I miss Trio TV. I know it’s supposed to be kept alive as a broadband site. But it’s just not the same. Damn those idiots at NBC-Universal that killed this channel. It was sad seeing them burn off their programming in the past year. It was like watching cosmonauts die in orbit.

I miss their reruns of classic Letterman, Rowan & Martin’s Laugh-In and the Parking Lot series. And they gave us “Good Clean Porn.” Why did Trio die and Spike survive?

Everyone talks about the 500 channel universe, but realistically it will never get that out of control. Sure you have the brand spins like 19 different channels name Discovery _____. Although from what I’ve been seeing with this Slingbox technology, the Channel U concept is getting closer. Forget about 500 channels from a sat dish. Soon there will be millions of channels with people running their own TV channels that their family and close friends will be able to “tune” into via the internet. I know there’s a bunch of people aching for my James Bond marathon that’s commercial free. I do hope the networks are ready for the consumer being the distributor.

I’ve decided that Ovation is my new fall back channel since the death of Trio. And will Boomerang please quit running Baby Looney Tunes and Tom and Jerry Kids. Those cartoons have no reason to exist.

PRESLEY PRICE DROP

So after I whined about why Paramount won’t come up with a decent boxset package for their Elvis titles, they did the next best thing. You can now get 5 of their 9 Elvis films for $5.99 at deepdiscountdvd.com. This includes “Blue Hawaii” and “Girls! Girls! Girls!” So now I can torture guests with letterboxed Elvis with those majestic sunsets behind him.

OPIE AND ANTHONY

I’m not a fan of Opie and Anthony on XM radio. But I heard their gag when they fooled a woman in line for the “Tony Danza Show” into thinking she was on the cellphone with Tony Danza. “I know who’s a big Tony Danza fan” is now a catch phrase around the house. You can hear the funny at http://www.foundrymusic.com/opieanthony/displaymedia.cfm/id/9075/

FEAR THIS

They’re making a new Broadway bound musical of Dr. Dolittle with Tommy Tune in the lead. I can hear this dog talking.



Comments: Comments Off

Joe Corey’s PARTY FAVORS - 12/2005

Posted by Ken in Party Favors (December 1, 2005 at 10:28 pm)

MEMPHIS - If you don’t like Elvis and ribs, don’t ever come here.

--*--

Requirement a >> In the records, please copy out the lines from the line with "Γενικά, εάν κάτι" to the line with "πλάτη, είναι δύο κομμάτια που δεν πρέπει", unchanged.
The records that come next have no connection to the blog post.

--*--

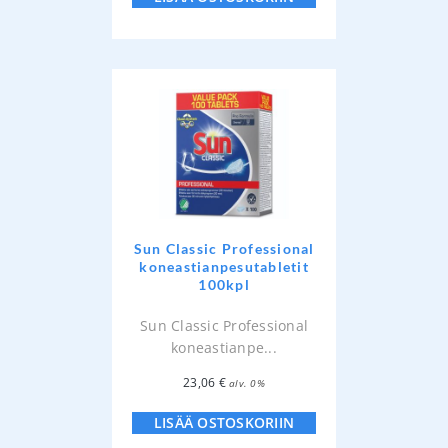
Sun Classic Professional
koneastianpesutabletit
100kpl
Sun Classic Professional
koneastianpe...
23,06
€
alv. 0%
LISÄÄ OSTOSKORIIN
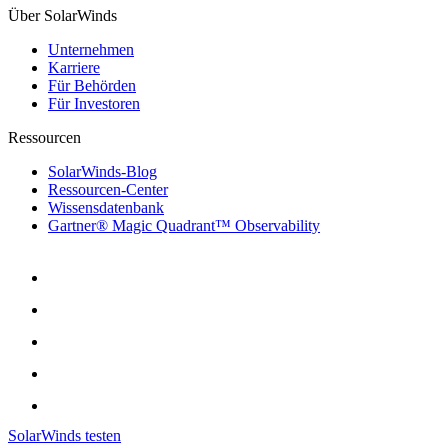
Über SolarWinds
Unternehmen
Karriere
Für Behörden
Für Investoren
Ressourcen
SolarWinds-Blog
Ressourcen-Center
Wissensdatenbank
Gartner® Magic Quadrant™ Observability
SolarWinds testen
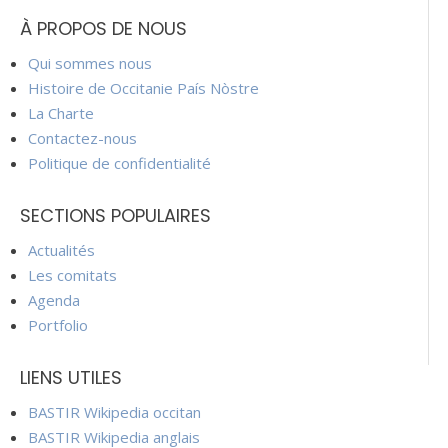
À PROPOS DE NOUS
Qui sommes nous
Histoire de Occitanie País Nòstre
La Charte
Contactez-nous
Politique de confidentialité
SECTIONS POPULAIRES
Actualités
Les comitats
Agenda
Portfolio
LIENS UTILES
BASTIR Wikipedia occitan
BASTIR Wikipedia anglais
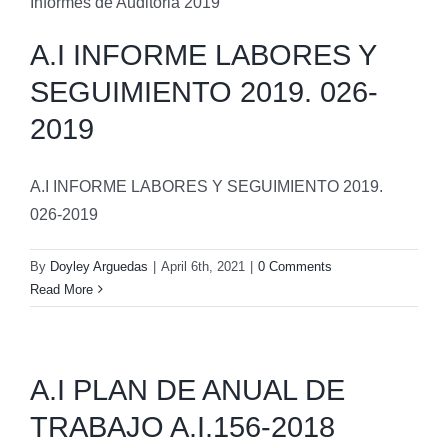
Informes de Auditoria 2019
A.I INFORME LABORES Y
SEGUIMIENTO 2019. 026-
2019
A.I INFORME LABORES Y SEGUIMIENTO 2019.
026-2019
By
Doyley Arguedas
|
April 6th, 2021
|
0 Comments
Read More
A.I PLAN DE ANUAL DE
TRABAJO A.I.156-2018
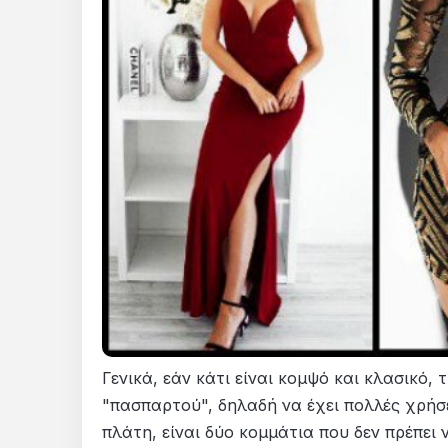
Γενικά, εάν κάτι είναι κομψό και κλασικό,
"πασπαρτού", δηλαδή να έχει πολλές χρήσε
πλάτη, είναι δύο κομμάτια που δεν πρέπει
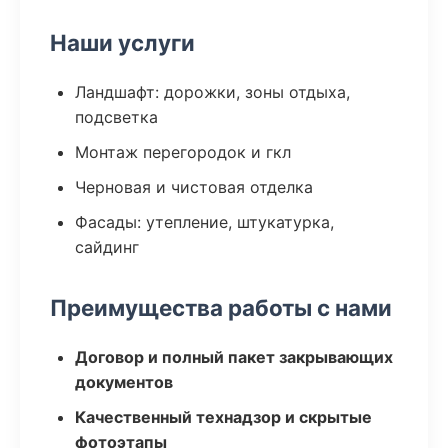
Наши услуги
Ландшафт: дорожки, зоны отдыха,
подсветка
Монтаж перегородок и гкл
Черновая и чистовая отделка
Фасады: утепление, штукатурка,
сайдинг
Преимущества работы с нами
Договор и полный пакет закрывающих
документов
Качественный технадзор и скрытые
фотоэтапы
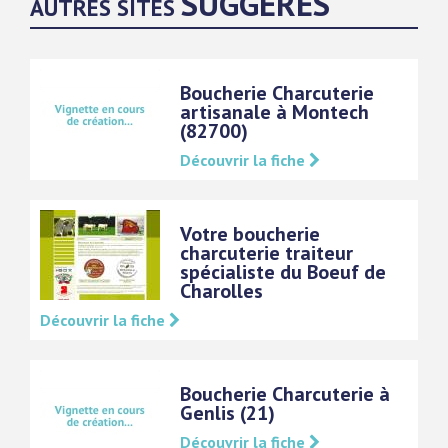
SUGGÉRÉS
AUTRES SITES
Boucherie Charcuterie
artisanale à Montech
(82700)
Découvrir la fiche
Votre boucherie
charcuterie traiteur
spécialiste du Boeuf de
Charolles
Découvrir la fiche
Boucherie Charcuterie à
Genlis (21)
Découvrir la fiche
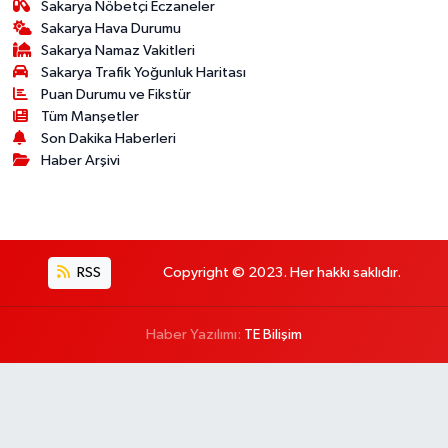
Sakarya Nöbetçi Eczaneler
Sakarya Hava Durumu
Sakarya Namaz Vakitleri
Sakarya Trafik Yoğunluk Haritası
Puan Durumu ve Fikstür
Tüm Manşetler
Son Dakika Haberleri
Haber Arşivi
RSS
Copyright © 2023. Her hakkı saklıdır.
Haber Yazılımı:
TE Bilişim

--*--

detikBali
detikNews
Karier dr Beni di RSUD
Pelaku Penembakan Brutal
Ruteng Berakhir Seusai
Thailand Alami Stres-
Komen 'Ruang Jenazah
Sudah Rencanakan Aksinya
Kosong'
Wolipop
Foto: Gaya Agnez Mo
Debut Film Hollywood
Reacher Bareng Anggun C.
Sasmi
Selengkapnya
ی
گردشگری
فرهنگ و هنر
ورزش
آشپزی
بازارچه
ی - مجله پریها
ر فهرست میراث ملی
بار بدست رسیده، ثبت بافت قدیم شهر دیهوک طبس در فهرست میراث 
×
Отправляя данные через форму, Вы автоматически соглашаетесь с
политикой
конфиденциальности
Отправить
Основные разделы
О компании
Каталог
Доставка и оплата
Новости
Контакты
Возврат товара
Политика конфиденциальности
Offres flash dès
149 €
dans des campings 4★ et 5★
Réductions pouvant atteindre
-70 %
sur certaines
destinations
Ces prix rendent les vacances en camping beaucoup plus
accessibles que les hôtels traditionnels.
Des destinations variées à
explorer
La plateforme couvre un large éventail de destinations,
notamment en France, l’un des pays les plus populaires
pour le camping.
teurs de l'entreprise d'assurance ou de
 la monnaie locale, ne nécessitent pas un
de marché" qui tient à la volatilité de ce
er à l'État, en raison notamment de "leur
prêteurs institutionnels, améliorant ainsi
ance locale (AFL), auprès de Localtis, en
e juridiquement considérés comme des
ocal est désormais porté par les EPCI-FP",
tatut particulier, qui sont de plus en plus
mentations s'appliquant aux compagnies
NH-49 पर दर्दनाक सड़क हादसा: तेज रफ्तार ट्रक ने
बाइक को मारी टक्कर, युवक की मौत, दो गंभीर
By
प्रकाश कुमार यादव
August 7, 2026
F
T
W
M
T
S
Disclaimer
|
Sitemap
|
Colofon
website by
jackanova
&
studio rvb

--*--

Requirement b >>
Answer these questions using the TV blog post:
(i) For what price can you get 5 of Paramount's Elvis films?
(ii) Which channel has the writer picked as the new fall back channel?
(iii) Who plays the lead in the new Dr. Dolittle musical?

Your response a >>
Γενικά, εάν κάτι είναι κομψό και κλασικό,
"πασπαρτού", δηλαδή να έχει πολλές χρήσε
πλάτη, είναι δύο κομμάτια που δεν πρέπει

Your response b >>
(i) $5.99
(ii) Ovation
(iii) Tommy Tune